Problem details
Your copy should hold every record verbatim and none of the pictures.

++++ Data in this exercise

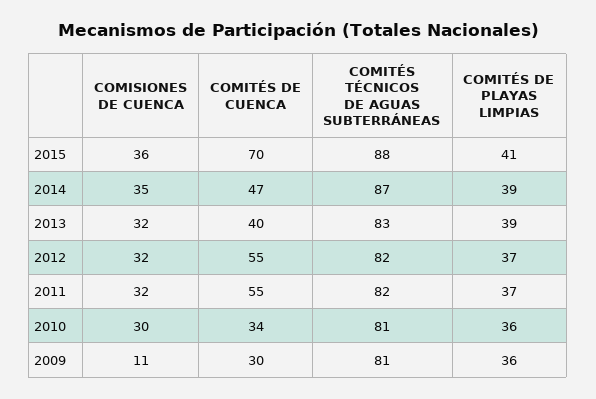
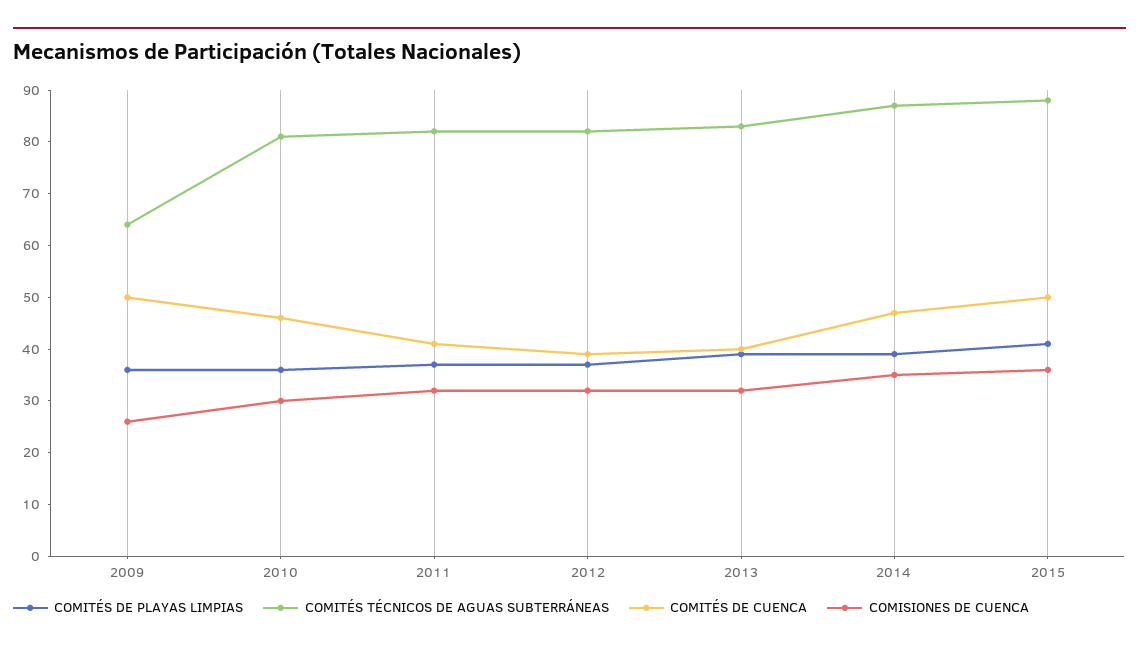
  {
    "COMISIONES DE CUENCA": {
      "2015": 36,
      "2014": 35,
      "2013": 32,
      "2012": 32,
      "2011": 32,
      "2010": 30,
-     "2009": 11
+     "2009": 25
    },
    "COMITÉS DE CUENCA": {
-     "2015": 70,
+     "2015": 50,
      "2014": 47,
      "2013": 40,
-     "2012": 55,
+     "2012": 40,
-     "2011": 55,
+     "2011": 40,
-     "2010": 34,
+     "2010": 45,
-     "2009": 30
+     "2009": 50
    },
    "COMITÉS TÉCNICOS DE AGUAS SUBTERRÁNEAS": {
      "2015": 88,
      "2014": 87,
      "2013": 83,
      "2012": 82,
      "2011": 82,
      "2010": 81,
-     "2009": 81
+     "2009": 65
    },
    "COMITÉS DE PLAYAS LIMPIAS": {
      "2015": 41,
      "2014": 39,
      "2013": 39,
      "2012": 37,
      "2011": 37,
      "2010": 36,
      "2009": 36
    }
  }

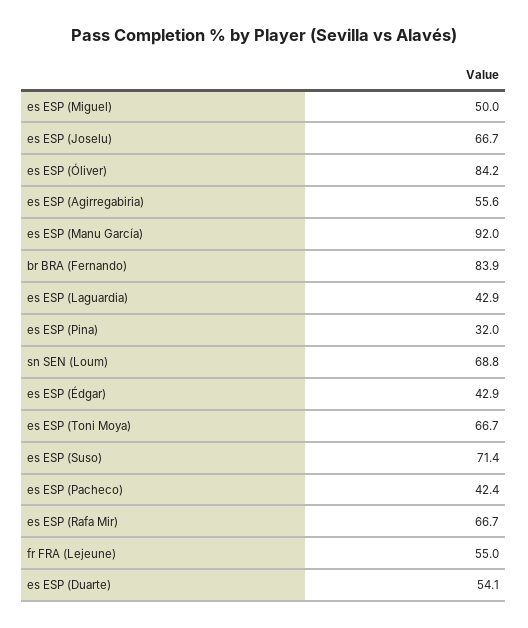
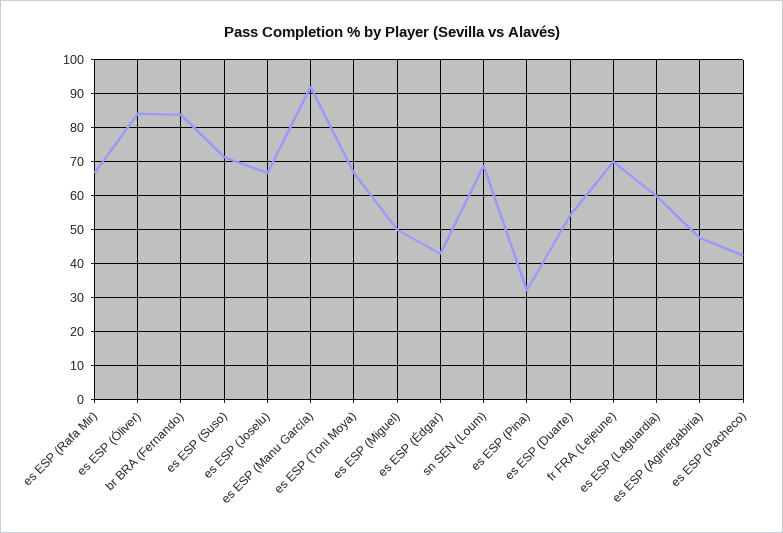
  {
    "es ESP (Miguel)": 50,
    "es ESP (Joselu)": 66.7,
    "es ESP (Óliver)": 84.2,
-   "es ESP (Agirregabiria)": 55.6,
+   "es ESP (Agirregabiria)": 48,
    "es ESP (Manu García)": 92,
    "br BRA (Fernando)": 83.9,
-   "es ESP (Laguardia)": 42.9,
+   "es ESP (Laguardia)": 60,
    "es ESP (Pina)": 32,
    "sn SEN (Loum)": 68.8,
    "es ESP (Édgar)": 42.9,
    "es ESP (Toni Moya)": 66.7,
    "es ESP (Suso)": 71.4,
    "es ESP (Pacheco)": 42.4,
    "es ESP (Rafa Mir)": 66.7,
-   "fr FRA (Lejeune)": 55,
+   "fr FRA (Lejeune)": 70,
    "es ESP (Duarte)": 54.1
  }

++++++++

Finished task
  {
    "COMISIONES DE CUENCA": {
      "2015": 36,
      "2014": 35,
      "2013": 32,
      "2012": 32,
      "2011": 32,
      "2010": 30,
-     "2009": 11
+     "2009": 25
    },
    "COMITÉS DE CUENCA": {
-     "2015": 70,
+     "2015": 50,
      "2014": 47,
      "2013": 40,
-     "2012": 55,
+     "2012": 40,
-     "2011": 55,
+     "2011": 40,
-     "2010": 34,
+     "2010": 45,
-     "2009": 30
+     "2009": 50
    },
    "COMITÉS TÉCNICOS DE AGUAS SUBTERRÁNEAS": {
      "2015": 88,
      "2014": 87,
      "2013": 83,
      "2012": 82,
      "2011": 82,
      "2010": 81,
-     "2009": 81
+     "2009": 65
    },
    "COMITÉS DE PLAYAS LIMPIAS": {
      "2015": 41,
      "2014": 39,
      "2013": 39,
      "2012": 37,
      "2011": 37,
      "2010": 36,
      "2009": 36
    }
  }

  {
    "es ESP (Miguel)": 50,
    "es ESP (Joselu)": 66.7,
    "es ESP (Óliver)": 84.2,
-   "es ESP (Agirregabiria)": 55.6,
+   "es ESP (Agirregabiria)": 48,
    "es ESP (Manu García)": 92,
    "br BRA (Fernando)": 83.9,
-   "es ESP (Laguardia)": 42.9,
+   "es ESP (Laguardia)": 60,
    "es ESP (Pina)": 32,
    "sn SEN (Loum)": 68.8,
    "es ESP (Édgar)": 42.9,
    "es ESP (Toni Moya)": 66.7,
    "es ESP (Suso)": 71.4,
    "es ESP (Pacheco)": 42.4,
    "es ESP (Rafa Mir)": 66.7,
-   "fr FRA (Lejeune)": 55,
+   "fr FRA (Lejeune)": 70,
    "es ESP (Duarte)": 54.1
  }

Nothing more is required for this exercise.